I have been investigating the Windows Vista labels, and I've posted my findings here for those who are also interested in learning more about it. How confusing is it really, and what if any blame does Microsoft have responsibility for with this situation?
So I have been looking at labels on new computers to see what the labels actually look like. Here are some pictures:
So, if you read about the class action lawsuit details and know what it's about:Windows Vista (In)capable
Then you know that the whole issue is that computers with the "Windows Vista Capable" label can run Vista, except for the visual effects like flip 3d and aero. The "Windows Vista" premium ready computers can run it all. The consumers don't understand the difference, and feel gypped since some of them bought a Vista capable computer and expected it to run all Vista features.
So, is this whole issue really so confusing? Well, lots of consumers seem to feel that way. What else about this is confusing? Well, IMO, the fact that the "Windows Vista" labels are really the Windows Vista Premium Ready, then why don't they say plainly "Windows Vista Premium Ready"? Also, notice the "Windows Vista Basic" label pictured above? Where does that fit into all of these labels and classifications that Microsoft has put on Vista computers? What specifically do those labels mean to consumers? Normally, I would expect that they mean exactly what they say, that the computers with this label will run Windows Vista Basic well, and may not run all features of other flavors of Vista, but honestly, you can't understand what each label means and what any given computer will handle based on the labels alone because the labels don't explicitly state the facts and details about any given machine they appear on. So, no, you can't feel safe taking any of these labels at face value without any other knowledge.

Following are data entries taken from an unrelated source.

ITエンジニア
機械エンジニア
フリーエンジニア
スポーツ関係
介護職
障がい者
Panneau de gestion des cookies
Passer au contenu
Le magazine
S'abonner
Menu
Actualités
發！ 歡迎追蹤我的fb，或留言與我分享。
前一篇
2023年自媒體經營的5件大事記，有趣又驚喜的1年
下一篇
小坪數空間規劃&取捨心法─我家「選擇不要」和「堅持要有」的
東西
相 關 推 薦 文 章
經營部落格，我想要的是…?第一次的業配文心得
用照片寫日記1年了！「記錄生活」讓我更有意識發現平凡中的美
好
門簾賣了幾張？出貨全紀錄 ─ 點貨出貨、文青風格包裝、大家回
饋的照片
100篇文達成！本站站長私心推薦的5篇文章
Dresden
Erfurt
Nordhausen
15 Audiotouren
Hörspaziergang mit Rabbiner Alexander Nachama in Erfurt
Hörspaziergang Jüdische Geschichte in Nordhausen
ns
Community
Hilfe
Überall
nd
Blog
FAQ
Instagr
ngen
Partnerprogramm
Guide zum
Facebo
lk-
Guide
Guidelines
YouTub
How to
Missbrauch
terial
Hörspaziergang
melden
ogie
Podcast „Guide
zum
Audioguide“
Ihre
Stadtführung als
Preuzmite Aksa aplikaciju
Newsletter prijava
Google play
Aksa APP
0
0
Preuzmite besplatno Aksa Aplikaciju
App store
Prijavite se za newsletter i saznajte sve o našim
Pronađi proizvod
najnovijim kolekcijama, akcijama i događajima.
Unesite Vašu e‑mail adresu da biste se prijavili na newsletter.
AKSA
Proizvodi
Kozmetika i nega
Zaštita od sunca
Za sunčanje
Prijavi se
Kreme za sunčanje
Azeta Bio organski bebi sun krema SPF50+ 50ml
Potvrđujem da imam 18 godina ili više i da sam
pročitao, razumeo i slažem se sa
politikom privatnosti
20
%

The way I see it, there are 2 main things that Microsoft has the responsibility for, caving in to Intel's demands in the first place with the Vista Capable label for Intel's crappy graphics chipsets, and once committing to that poor decision, failing to make a reasonable effort of awareness about the difference between the various labels and what they mean to resellers, retailers, and consumers. Microsoft alone is not to blame for this problem, Intel certainly started it all. But Microsoft needs to get back to treating customers like customers again. Customers may not always be right, but the customer is the customer, and it matters how they feel and how they perceive things because ultimately they pay the bills.